Charlie Steiner comments on Greedy-Advantage-Aware RLHF

Charlie Steiner Dec 28, 2024, 2:29 PM
4 points
2
It would be very convenient if only undesired plans were difficult and precise, while only desired plans were error-tolerant. I don’t think this is the case in the real world—it’s hard to dodge sifting desired from undesired plans based on semantic content.
- Martin Randall Dec 29, 2024, 2:11 AM
  3 points
  0
  Parent
  I don’t think that’s the claim. Reinforcement chisels cognition. GAA is chiseling a preference for simple, reliable plans that achieve some objective in training. Such plans are more likely to be desirable in deployment, but it’s a heuristic, not a proof. Independently, such plans are more likely to be interpretable, robust, legible, etc. I’m thinking of this similarly to Impact Regularization.
  - Charlie Steiner Dec 29, 2024, 5:38 AM
    4 points
    2
    Parent
    Real world problems can sometimes be best addressed by complicated, unreliable plans, because there simply aren’t simple reliable plans that make them happen. And sometimes there are simple reliable plans to seize control of the reward button.
    
    Legibility is an interesting point. Once alignment work even hints at tackling alignment in the sense of doing good things and not bad things, I tend to tunnel on evaluating it through that lens.

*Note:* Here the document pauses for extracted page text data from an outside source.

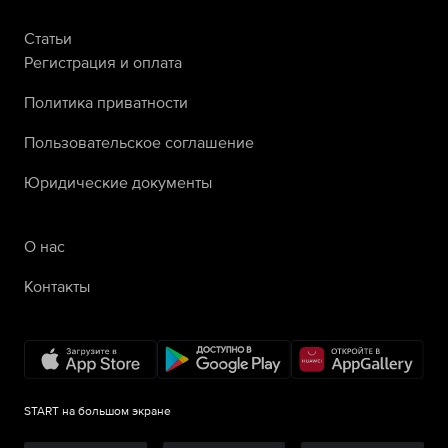
Статьи
Регистрация и оплата
Политика приватности
Пользовательское соглашение
Юридические документы
О нас
Контакты
START на большом экране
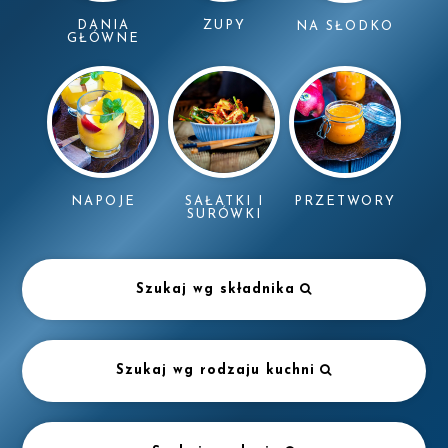
DANIA
ZUPY
NA SŁODKO
GŁÓWNE
NAPOJE
SAŁATKI I
PRZETWORY
SURÓWKI
Szukaj wg składnika
Szukaj wg rodzaju kuchni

    - sej2020 Dec 30, 2024, 7:01 PM
      4 points
      0
      Parent
      Martin is representing my claim well in this exchange, but I also think it’s important to mention that the simple/convoluted plan continuum does not have a perfect correspondence with the sharp/flat policy continuum. For example, wireheading may be simple in abstract, but I still expect a wireheading policy to be extremely sharp. If a wireheading policy takes, let’s say 5 distinct actions (WWWWW) to execute, and the agent’s policy is WWWWW, then it would receive arbitrarily high reward because the agent controls the reward button. However, if the policy is similar, like WWWWX, it would receive much lower reward because a plan that is 80% wireheading would likely not score well on the reward function representing the true goal.
      - Charlie Steiner Dec 30, 2024, 8:40 PM
        5 points
        1
        Parent
        I strongly suspect that if you try to set the regularization without checking how well it does, you’ll either get an unintelligent policy that’s extrordinarily robust, or you’ll get wireheading with error-correction (if wireheading was incentivized without the regularization).
    - Martin Randall Dec 29, 2024, 8:32 PM
      3 points
      0
      Parent
      My claim: “Such plans are more likely to be desirable in deployment”. I’m unclear if you disagree with that, or are just emphasizing the point that “it’s a heuristic, not a proof”.
      
      Real world problems can sometimes be best addressed by complicated, unreliable plans, because there simply aren’t simple reliable plans that make them happen.
      
      I agree. But as a human, if I find a complicated, unreliable plan to solve a problem, I typically look for a new plan, or a new problem. This is discussed a bit in Death with Dignity. I’m concerned about the other side of the heuristic failure.